Migration Decision Framework

Quick Decision Tree

Are you currently using /v1/assistants or /v1/threads?
├─ No  → You likely don't need this guide
└─ Yes → Continue
    ├─ Do you need the fastest "keep code working" path?
    │   ├─ Yes → Consider wire-compatible alternatives (temporary or permanent)
    │   └─ No  → Migrate to OpenAI Responses + Conversations
    ├─ Do you want OpenAI's newest agent stack (deep research, MCP, computer use)?
    │   ├─ Yes → Migrate to Responses + Conversations (and Prompts)
    │   └─ No  → Wire-compatible may be acceptable short-term
    └─ Do you rely on server-side conversation persistence?
        ├─ Yes → Use Conversations API (closest to Threads)
        └─ No  → Use client-managed state or previous_response_id chaining

Recommendation Matrix (Updated)

Your situation Strong default Why
You want to follow OpenAI's long-term direction Responses + Conversations + Prompts Official replacement path and mental model
You must minimize refactor risk right now Wire-compatible Keeps Assistants-style code paths while you plan
You need thread-like server-side state Conversations API Durable state object replacing Threads
You have heavy RAG usage Either, but plan carefully File search is vector-store based; costs include storage + tool calls

Timeline and Action Plan (Jan 2026 → Aug 2026)

Now (Late Jan → Feb 2026)

  • Inventory Assistants usage (assistants, threads, runs, tools, vector stores)
  • Decide: OpenAI migration vs wire-compatible as a bridge
  • Create at least one end-to-end prototype in Responses API
  • If you need persistent state, prototype Conversations API early

March → April 2026

  • Convert your most important Assistants into dashboard Prompts
  • Implement tool-loop handling for function calling and multi-step workflows
  • Implement cost monitoring for file search + web search tool calls

May → June 2026

  • Migrate production traffic gradually (feature flags / per-tenant cutover)
  • Run shadow traffic comparisons (Assistants vs Responses) to detect regressions
  • Confirm retrieval quality and citations behavior under file search

July → Early Aug 2026

  • Finish cutover of all Assistants API endpoints
  • Export any remaining thread history you must keep
  • Leave buffer for last-minute parity gaps or unexpected behavior changes

Hard Deadline

  • August 26, 2026: Assistants API removed. Plan to be fully migrated well before this date

Frequently Asked Questions

When exactly will the Assistants API stop working?

OpenAI's published shutdown date is August 26, 2026.

What's the official replacement for Assistants?

OpenAI recommends migrating to Responses API + Conversations API and using Prompts for assistant configuration.

Do I have to use Conversations, or can I keep state myself?

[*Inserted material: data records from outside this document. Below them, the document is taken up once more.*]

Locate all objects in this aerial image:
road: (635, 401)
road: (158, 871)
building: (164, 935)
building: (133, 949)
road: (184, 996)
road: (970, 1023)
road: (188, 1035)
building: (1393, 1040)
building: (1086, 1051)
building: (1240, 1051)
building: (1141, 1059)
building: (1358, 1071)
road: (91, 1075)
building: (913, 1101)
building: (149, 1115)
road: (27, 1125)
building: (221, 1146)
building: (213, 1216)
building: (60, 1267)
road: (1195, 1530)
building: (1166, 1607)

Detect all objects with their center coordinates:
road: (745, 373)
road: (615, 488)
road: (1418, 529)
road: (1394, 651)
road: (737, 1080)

You can manage state in multiple ways:

  • Client-managed message history
  • previous_response_id chaining
  • Conversations API (durable server-side)

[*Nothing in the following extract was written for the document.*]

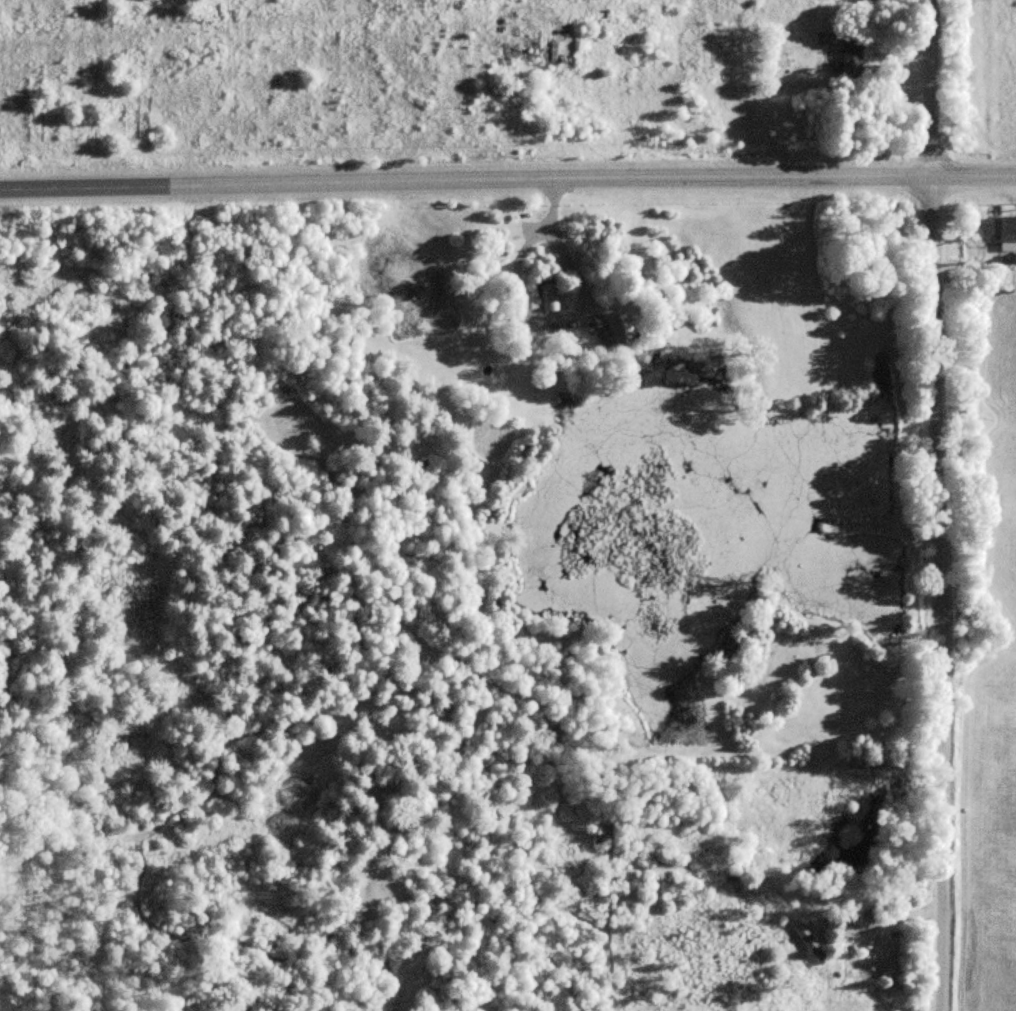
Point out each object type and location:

All three are documented as supported approaches.

Can I use both conversation and previous_response_id?

No — the Responses API docs note you can't use previous_response_id while using a conversation.

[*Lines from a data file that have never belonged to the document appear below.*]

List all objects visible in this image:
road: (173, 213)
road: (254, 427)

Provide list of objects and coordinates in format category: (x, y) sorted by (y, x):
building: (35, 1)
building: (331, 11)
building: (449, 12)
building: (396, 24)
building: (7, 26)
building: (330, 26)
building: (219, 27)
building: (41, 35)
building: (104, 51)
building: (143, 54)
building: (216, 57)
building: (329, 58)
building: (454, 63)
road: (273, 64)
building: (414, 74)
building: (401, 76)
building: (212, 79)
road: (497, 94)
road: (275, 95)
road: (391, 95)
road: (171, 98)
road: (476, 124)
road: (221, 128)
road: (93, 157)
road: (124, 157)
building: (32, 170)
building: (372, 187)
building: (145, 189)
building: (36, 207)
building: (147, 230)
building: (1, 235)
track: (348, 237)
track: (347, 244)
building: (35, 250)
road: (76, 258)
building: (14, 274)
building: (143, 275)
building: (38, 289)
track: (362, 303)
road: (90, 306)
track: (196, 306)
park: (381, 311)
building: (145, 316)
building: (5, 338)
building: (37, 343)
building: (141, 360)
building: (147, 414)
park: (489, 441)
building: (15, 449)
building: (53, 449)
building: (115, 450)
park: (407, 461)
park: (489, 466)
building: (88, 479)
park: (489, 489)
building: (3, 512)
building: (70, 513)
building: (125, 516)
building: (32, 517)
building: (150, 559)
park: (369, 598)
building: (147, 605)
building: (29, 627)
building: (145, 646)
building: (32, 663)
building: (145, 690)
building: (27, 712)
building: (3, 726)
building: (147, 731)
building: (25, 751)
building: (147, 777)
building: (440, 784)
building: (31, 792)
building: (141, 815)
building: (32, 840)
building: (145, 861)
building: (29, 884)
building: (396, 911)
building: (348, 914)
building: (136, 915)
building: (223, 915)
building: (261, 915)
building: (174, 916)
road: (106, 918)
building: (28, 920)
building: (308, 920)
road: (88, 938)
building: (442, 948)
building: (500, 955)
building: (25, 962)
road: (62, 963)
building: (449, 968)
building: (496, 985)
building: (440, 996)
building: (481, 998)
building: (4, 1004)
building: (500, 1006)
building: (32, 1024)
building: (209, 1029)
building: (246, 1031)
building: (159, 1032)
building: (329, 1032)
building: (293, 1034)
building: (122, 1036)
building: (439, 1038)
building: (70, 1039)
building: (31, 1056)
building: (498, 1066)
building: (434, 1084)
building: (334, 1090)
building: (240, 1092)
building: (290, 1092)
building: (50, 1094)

Does file search still use vector stores?

Yes. File search is built on vector stores; in Responses you pass vector_store_ids to the file_search tool config.

What are the key tool costs I should plan for?

From OpenAI's pricing docs:

  • File search storage: $0.10/GB/day after 1GB free
  • File search tool calls (Responses only): $2.50/1k calls
  • Web search tool calls: priced per tool version/model class, commonly $10/1k calls plus search content tokens billed at model rates

Always confirm current prices before finalizing budgets.

What if I don't migrate by the deadline?

Your Assistants API endpoints will stop working after the shutdown date.


Conclusion

You now have a fixed, official deadline: August 26, 2026.

If you want OpenAI's newest agent stack and the supported long-term architecture, migrate to:

  • Prompts (dashboard) for configuration
  • Conversations API for durable state
  • Responses API for generation + tool use

If you need to keep existing Assistants code running with minimal refactor while you plan a larger redesign, a wire-compatible implementation can be a practical bridge—but you should validate feature parity and understand what you may lose compared to the native Responses/Conversations stack.